Так решилась судьба Гошки Сёмкина. На свободе его оставлять было уже нельзя. В тот же вечер он был арестован.
Совсем по-другому сложился допрос, который вёл Игорь Откаленко. Перед ним сидел Кикоев. Это был невысокий, плотный парень. Прямая жёсткая чёлка иссиня-чёрных волос падала, закрывая лоб, на такие же чёрные, прямые брови; на смуглом, круглом лице маленькие, беспокойные глазки, как два уголька, то вспыхивали, то тускнели. Тонкие, совсем незаметные губы чуть перекошенного рта придавали лицу странное выражение и вызывали неясную тревогу.
Кикоев спокойно вошёл в комнату, где ждал его Откаленко, уверенно, по-хозяйски расположился на стуле и вызывающе посмотрел Игорю прямо в глаза.
— Ну что, начальник, колоть будешь? — спросил он.

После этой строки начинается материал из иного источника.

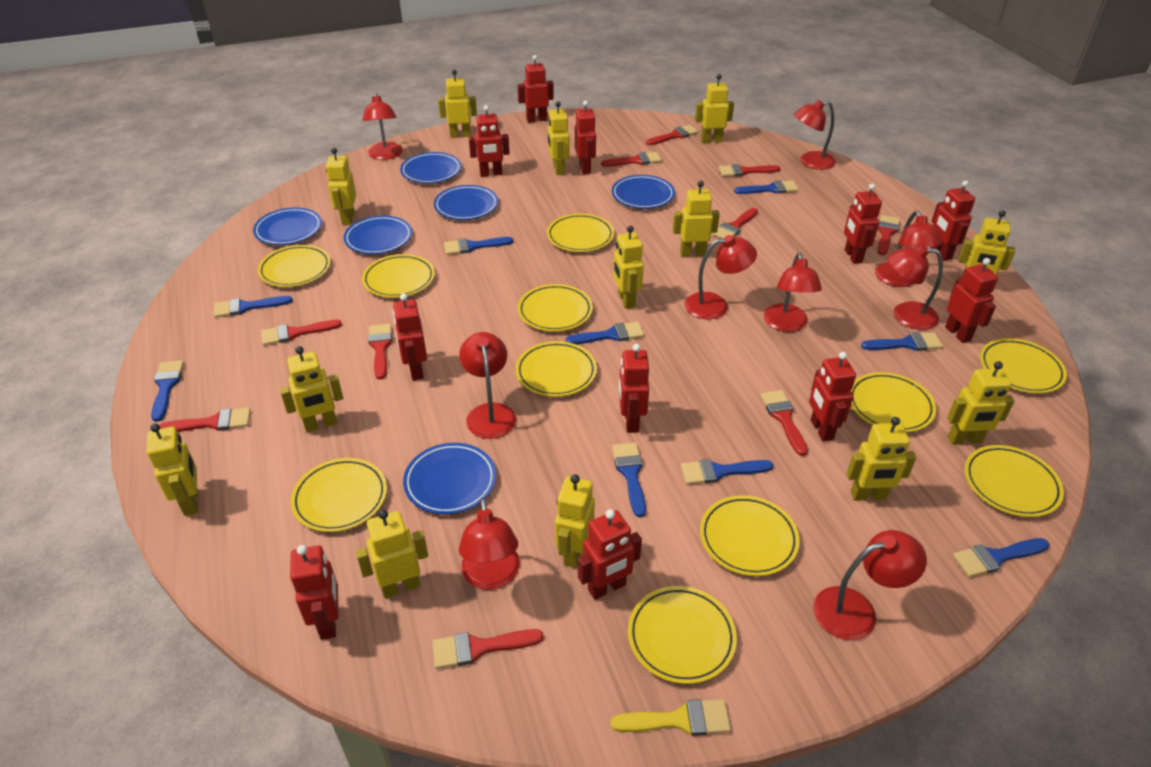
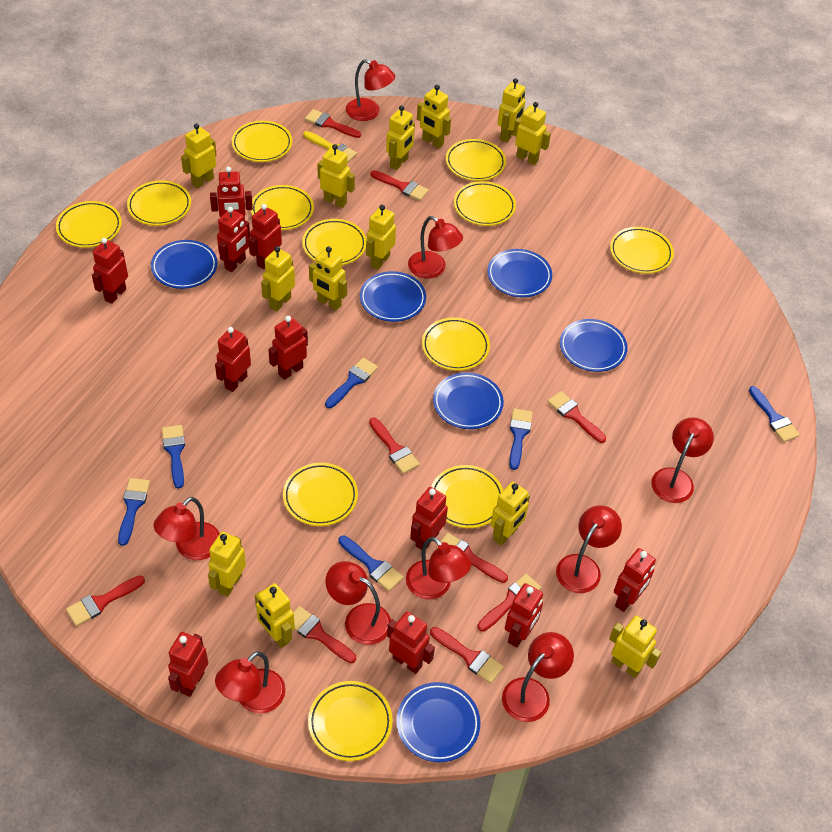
blue brush: 9 -> 6
red brush: 10 -> 9
yellow plate: 11 -> 12

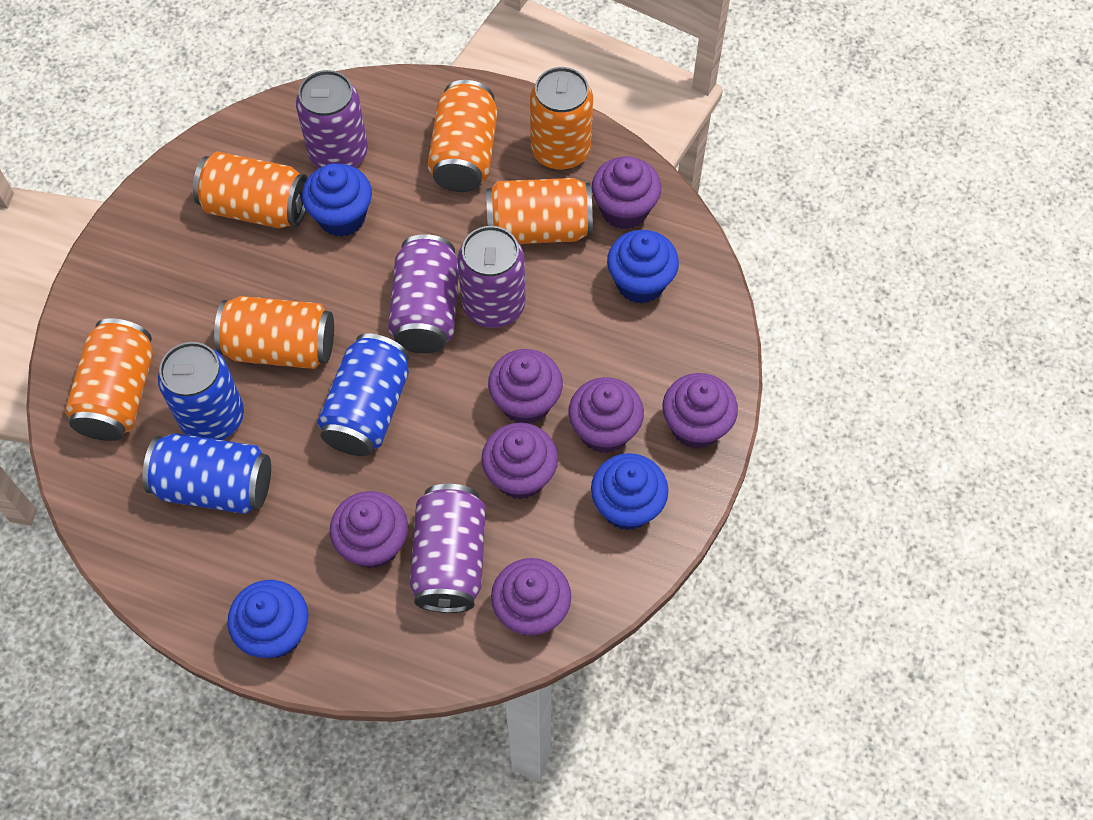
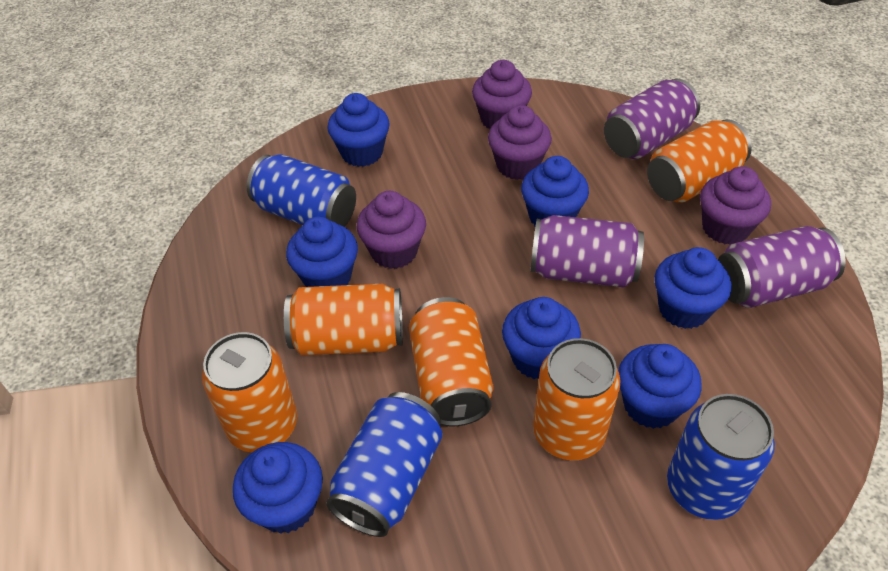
blue cupcake: 4 -> 7
orange can: 6 -> 5
purple can: 4 -> 3
purple cupcake: 7 -> 4

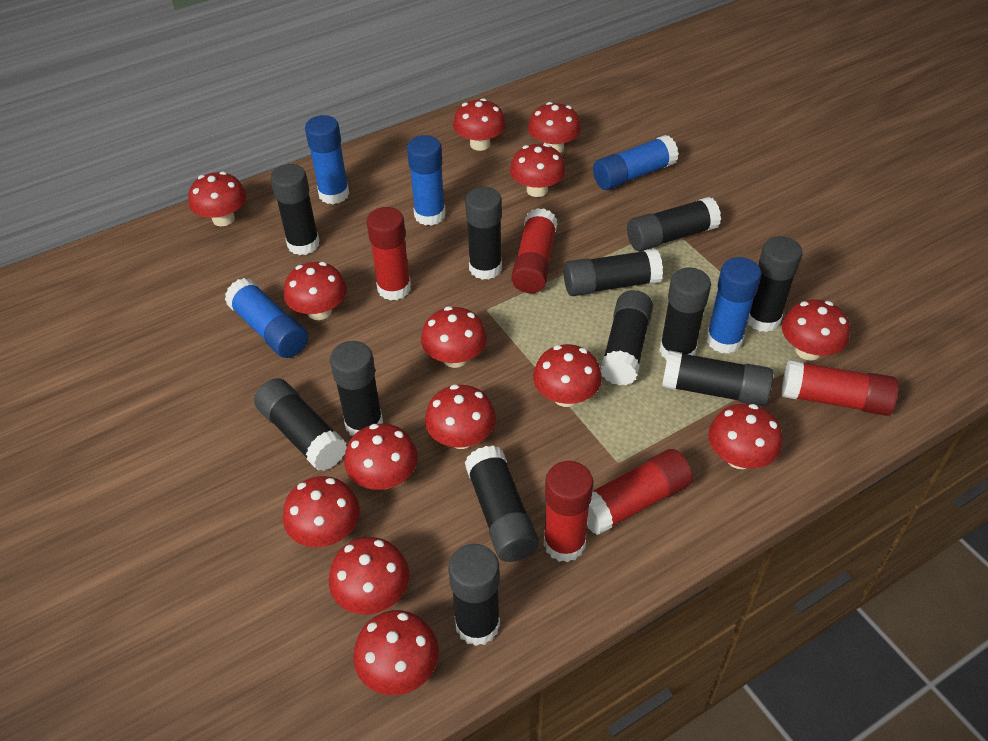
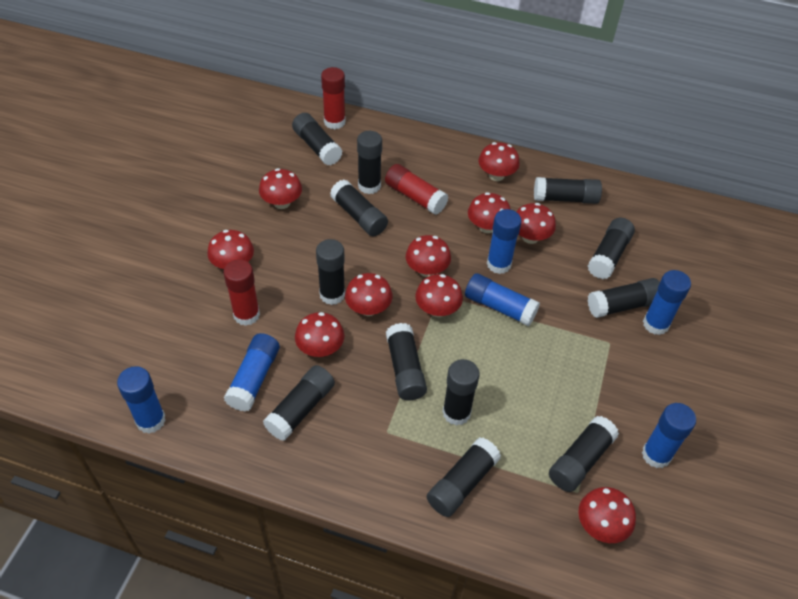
blue glue stick: 5 -> 6
red glue stick: 5 -> 3
red mushroom: 14 -> 10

Откаленко прекрасно понимал всю сложность своей задачи. По существу, против Кикоева не было серьёзных улик. Ни одной краденой вещи он не продал Терентию, он их, очевидно, где-то до поры надёжно спрятал, скорей всего у какой-нибудь своей подруги, как подсказывал Игорю опыт. И найти эти вещи вряд ли скоро удастся, если удастся вообще. Наконец, Кикоев не встречался с Гошкой Сёмкиным и не имел при себе оружия. Во время обыска на квартире, где он был схвачен вместе с Замориным, обнаружили чемодан с частью похищенных у Потехина вещей. От чемодана этого оба сразу же отказались, но вскоре было установлено, что чемодан принадлежит Заморину. Словом, улик против Кикоева не было, и его предстояло немедленно отпустить, как только кончится определяемый законом двухсуточный срок административного задержания, ибо ни один прокурор санкции на его арест при таких условиях не дал бы. Правда, некоторые надежды Откаленко связывал с одной вещью, найденной у Кикоева в момент ареста. Это был небольших размеров, плоский, весьма изящный бумажник из тиснёной кожи. В бумажнике ничего ровным счётом не оказалось, ни каких-либо бумажек, справок, квитанций, документов или денег, словом, ничего из того, что обычно находится в бумажнике. Неясно было, зачем вообще Кикоев носил его при себе. Изготовлен бумажник был в Англии, и броская золотая метка фирмы со львом и короной красовалась на самом видном месте. Впрочем, и сам по себе этот бумажник представлял немалую ценность и был, очевидно, краденым, хотя в скрупулёзно составленном самим Потехиным списке исчезнувших у него вещей почему-то не значился. Откаленко перед самым допросом Кикоева ещё раз тщательно осмотрел все его отделения, прощупал со всех сторон и, так и не придя к какому-либо выводу, сунул странный бумажник в ящик стола.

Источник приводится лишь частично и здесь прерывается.